PROBLEM REQUIREMENTS.
Reproduce the records below exactly from their first line through the line containing "vakantienieuws en -tips?", omitting all pictures.

EXTRACTED MATERIAL.
════════════════════

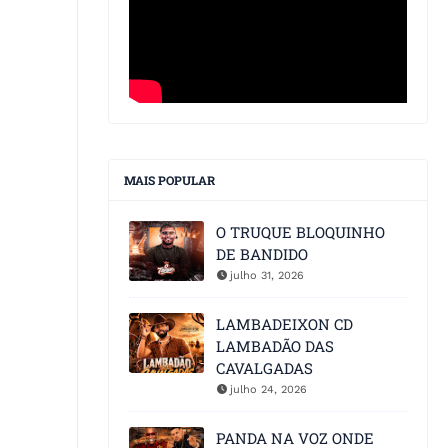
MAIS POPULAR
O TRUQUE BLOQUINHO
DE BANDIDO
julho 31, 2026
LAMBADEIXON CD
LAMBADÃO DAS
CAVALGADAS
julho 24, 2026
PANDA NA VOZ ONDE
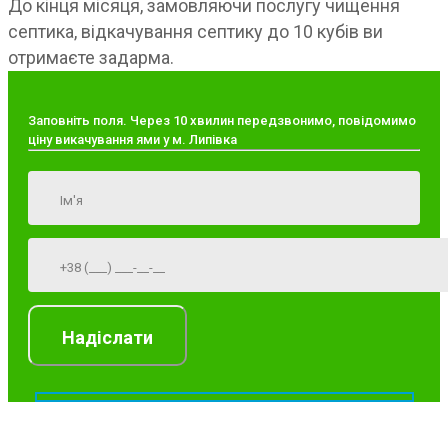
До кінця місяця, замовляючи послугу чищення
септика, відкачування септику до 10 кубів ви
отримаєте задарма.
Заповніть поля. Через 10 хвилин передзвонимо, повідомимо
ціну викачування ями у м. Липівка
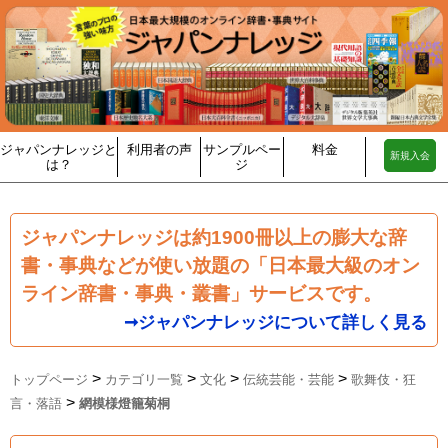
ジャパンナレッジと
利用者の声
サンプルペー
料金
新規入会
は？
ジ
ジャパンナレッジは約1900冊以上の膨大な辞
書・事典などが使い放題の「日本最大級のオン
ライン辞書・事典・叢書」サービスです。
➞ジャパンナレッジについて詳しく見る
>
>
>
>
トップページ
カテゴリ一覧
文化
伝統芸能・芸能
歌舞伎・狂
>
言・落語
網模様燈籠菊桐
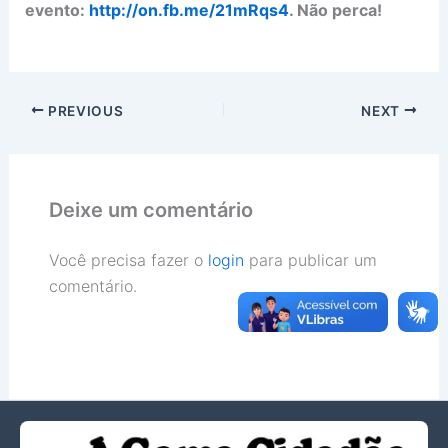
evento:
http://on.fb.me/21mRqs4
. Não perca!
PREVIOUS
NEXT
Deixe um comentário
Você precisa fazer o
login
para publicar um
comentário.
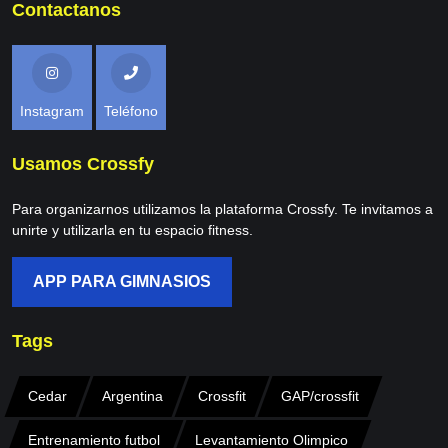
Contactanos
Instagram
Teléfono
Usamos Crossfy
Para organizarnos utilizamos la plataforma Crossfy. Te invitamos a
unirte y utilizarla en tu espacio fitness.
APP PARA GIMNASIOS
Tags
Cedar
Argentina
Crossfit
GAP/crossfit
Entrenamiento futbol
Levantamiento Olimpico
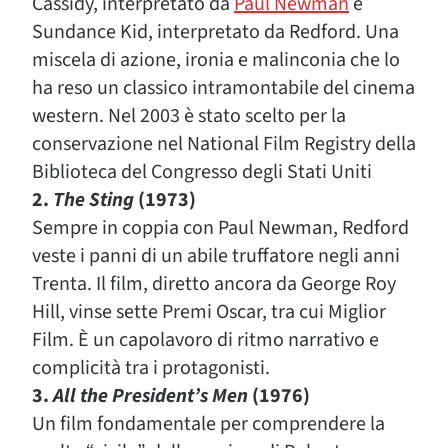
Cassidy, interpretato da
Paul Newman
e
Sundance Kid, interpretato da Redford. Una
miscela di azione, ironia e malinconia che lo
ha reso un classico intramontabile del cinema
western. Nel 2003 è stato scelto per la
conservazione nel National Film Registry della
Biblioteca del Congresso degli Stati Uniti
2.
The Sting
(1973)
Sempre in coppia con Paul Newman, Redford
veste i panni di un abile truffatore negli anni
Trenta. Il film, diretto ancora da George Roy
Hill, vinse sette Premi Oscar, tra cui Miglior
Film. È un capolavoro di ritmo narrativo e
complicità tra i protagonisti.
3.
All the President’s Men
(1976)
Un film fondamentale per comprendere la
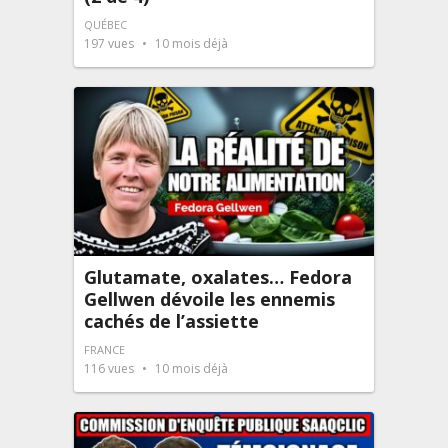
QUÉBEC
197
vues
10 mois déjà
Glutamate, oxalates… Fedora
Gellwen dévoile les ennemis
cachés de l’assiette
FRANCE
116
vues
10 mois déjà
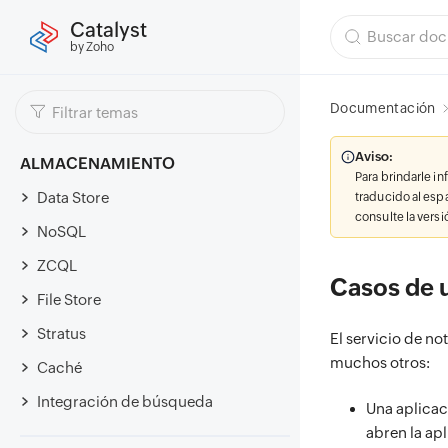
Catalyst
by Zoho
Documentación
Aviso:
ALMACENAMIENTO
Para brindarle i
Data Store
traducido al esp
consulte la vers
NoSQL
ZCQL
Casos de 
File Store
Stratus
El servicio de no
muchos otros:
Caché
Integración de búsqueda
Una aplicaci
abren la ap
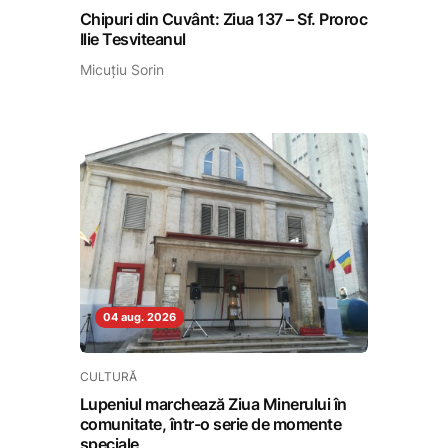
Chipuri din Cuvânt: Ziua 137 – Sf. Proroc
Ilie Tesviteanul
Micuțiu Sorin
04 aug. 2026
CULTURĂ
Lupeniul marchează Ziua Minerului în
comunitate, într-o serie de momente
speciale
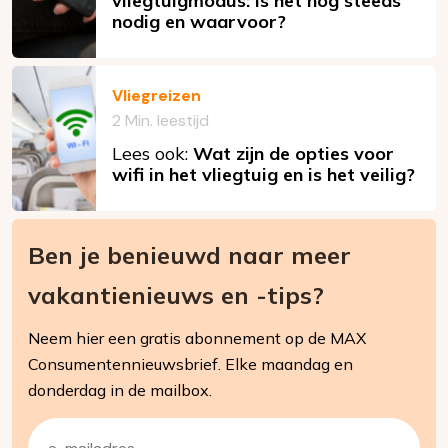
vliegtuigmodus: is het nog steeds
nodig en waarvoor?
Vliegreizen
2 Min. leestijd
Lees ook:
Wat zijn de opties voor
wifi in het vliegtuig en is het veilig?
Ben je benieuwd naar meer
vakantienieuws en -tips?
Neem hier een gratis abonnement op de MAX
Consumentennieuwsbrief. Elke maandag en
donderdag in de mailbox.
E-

════════════════════

OUTPUT FOR THIS TASK.
MAIS POPULAR
O TRUQUE BLOQUINHO
DE BANDIDO
julho 31, 2026
LAMBADEIXON CD
LAMBADÃO DAS
CAVALGADAS
julho 24, 2026
PANDA NA VOZ ONDE
До кінця місяця, замовляючи послугу чищення
септика, відкачування септику до 10 кубів ви
отримаєте задарма.
Заповніть поля. Через 10 хвилин передзвонимо, повідомимо
ціну викачування ями у м. Липівка
ジャパンナレッジと
利用者の声
サンプルペー
料金
新規入会
は？
ジ
ジャパンナレッジは約1900冊以上の膨大な辞
書・事典などが使い放題の「日本最大級のオン
ライン辞書・事典・叢書」サービスです。
➞ジャパンナレッジについて詳しく見る
>
>
>
>
トップページ
カテゴリ一覧
文化
伝統芸能・芸能
歌舞伎・狂
>
言・落語
網模様燈籠菊桐
evento:
http://on.fb.me/21mRqs4
. Não perca!
PREVIOUS
NEXT
Deixe um comentário
Você precisa fazer o
login
para publicar um
comentário.
Contactanos
Instagram
Teléfono
Usamos Crossfy
Para organizarnos utilizamos la plataforma Crossfy. Te invitamos a
unirte y utilizarla en tu espacio fitness.
APP PARA GIMNASIOS
Tags
Cedar
Argentina
Crossfit
GAP/crossfit
Entrenamiento futbol
Levantamiento Olimpico
Cassidy, interpretato da
Paul Newman
e
Sundance Kid, interpretato da Redford. Una
miscela di azione, ironia e malinconia che lo
ha reso un classico intramontabile del cinema
western. Nel 2003 è stato scelto per la
conservazione nel National Film Registry della
Biblioteca del Congresso degli Stati Uniti
2.
The Sting
(1973)
Sempre in coppia con Paul Newman, Redford
veste i panni di un abile truffatore negli anni
Trenta. Il film, diretto ancora da George Roy
Hill, vinse sette Premi Oscar, tra cui Miglior
Film. È un capolavoro di ritmo narrativo e
complicità tra i protagonisti.
3.
All the President’s Men
(1976)
Un film fondamentale per comprendere la
QUÉBEC
197
vues
10 mois déjà
Glutamate, oxalates… Fedora
Gellwen dévoile les ennemis
cachés de l’assiette
FRANCE
116
vues
10 mois déjà
Catalyst
by Zoho
Documentación
Aviso:
ALMACENAMIENTO
Para brindarle i
Data Store
traducido al esp
consulte la vers
NoSQL
ZCQL
Casos de 
File Store
Stratus
El servicio de no
muchos otros:
Caché
Integración de búsqueda
Una aplicaci
abren la ap
Chipuri din Cuvânt: Ziua 137 – Sf. Proroc
Ilie Tesviteanul
Micuțiu Sorin
04 aug. 2026
CULTURĂ
Lupeniul marchează Ziua Minerului în
comunitate, într-o serie de momente
speciale
vliegtuigmodus: is het nog steeds
nodig en waarvoor?
Vliegreizen
2 Min. leestijd
Lees ook:
Wat zijn de opties voor
wifi in het vliegtuig en is het veilig?
Ben je benieuwd naar meer
vakantienieuws en -tips?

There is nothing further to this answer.